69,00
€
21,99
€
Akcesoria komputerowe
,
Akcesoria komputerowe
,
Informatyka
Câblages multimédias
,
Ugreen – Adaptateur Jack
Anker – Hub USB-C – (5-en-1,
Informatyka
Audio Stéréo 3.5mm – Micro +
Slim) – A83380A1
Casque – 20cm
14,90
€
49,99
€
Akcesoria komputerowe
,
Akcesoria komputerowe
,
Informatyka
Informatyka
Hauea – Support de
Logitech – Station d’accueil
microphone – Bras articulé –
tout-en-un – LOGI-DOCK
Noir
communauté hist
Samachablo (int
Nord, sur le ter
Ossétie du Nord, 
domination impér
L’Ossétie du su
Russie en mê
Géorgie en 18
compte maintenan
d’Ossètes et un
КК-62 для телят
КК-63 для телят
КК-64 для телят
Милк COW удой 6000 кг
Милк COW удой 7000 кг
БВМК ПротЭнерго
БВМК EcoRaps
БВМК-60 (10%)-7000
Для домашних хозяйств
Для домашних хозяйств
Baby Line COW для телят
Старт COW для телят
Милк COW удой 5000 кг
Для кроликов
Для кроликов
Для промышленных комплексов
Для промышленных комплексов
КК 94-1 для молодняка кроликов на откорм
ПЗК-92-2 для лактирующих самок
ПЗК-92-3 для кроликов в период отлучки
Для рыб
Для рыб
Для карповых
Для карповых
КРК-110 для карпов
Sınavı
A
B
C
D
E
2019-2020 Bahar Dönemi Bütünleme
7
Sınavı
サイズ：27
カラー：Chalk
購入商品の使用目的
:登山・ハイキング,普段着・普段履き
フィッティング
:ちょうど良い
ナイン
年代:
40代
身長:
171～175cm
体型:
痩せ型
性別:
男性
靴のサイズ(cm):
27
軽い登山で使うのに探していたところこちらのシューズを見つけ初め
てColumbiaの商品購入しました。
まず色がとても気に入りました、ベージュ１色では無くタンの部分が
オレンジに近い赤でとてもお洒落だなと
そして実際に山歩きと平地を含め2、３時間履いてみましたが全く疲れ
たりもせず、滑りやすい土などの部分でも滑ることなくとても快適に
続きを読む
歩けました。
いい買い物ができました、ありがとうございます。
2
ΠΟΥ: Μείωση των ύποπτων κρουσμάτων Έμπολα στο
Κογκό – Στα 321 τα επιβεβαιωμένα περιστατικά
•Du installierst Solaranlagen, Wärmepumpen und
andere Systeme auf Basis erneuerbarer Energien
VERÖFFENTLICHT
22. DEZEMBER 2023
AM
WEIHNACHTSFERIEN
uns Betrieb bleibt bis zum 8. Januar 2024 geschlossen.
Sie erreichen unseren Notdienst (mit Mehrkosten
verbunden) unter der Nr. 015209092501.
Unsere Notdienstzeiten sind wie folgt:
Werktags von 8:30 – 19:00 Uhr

Job item :: Could you give the records above again, exactly and in full?

Answer for the task ::
69,00
€
21,99
€
Akcesoria komputerowe
,
Akcesoria komputerowe
,
Informatyka
Câblages multimédias
,
Ugreen – Adaptateur Jack
Anker – Hub USB-C – (5-en-1,
Informatyka
Audio Stéréo 3.5mm – Micro +
Slim) – A83380A1
Casque – 20cm
14,90
€
49,99
€
Akcesoria komputerowe
,
Akcesoria komputerowe
,
Informatyka
Informatyka
Hauea – Support de
Logitech – Station d’accueil
microphone – Bras articulé –
tout-en-un – LOGI-DOCK
Noir
communauté hist
Samachablo (int
Nord, sur le ter
Ossétie du Nord, 
domination impér
L’Ossétie du su
Russie en mê
Géorgie en 18
compte maintenan
d’Ossètes et un
КК-62 для телят
КК-63 для телят
КК-64 для телят
Милк COW удой 6000 кг
Милк COW удой 7000 кг
БВМК ПротЭнерго
БВМК EcoRaps
БВМК-60 (10%)-7000
Для домашних хозяйств
Для домашних хозяйств
Baby Line COW для телят
Старт COW для телят
Милк COW удой 5000 кг
Для кроликов
Для кроликов
Для промышленных комплексов
Для промышленных комплексов
КК 94-1 для молодняка кроликов на откорм
ПЗК-92-2 для лактирующих самок
ПЗК-92-3 для кроликов в период отлучки
Для рыб
Для рыб
Для карповых
Для карповых
КРК-110 для карпов
Sınavı
A
B
C
D
E
2019-2020 Bahar Dönemi Bütünleme
7
Sınavı
サイズ：27
カラー：Chalk
購入商品の使用目的
:登山・ハイキング,普段着・普段履き
フィッティング
:ちょうど良い
ナイン
年代:
40代
身長:
171～175cm
体型:
痩せ型
性別:
男性
靴のサイズ(cm):
27
軽い登山で使うのに探していたところこちらのシューズを見つけ初め
てColumbiaの商品購入しました。
まず色がとても気に入りました、ベージュ１色では無くタンの部分が
オレンジに近い赤でとてもお洒落だなと
そして実際に山歩きと平地を含め2、３時間履いてみましたが全く疲れ
たりもせず、滑りやすい土などの部分でも滑ることなくとても快適に
続きを読む
歩けました。
いい買い物ができました、ありがとうございます。
2
ΠΟΥ: Μείωση των ύποπτων κρουσμάτων Έμπολα στο
Κογκό – Στα 321 τα επιβεβαιωμένα περιστατικά
•Du installierst Solaranlagen, Wärmepumpen und
andere Systeme auf Basis erneuerbarer Energien
VERÖFFENTLICHT
22. DEZEMBER 2023
AM
WEIHNACHTSFERIEN
uns Betrieb bleibt bis zum 8. Januar 2024 geschlossen.
Sie erreichen unseren Notdienst (mit Mehrkosten
verbunden) unter der Nr. 015209092501.
Unsere Notdienstzeiten sind wie folgt:
Werktags von 8:30 – 19:00 Uhr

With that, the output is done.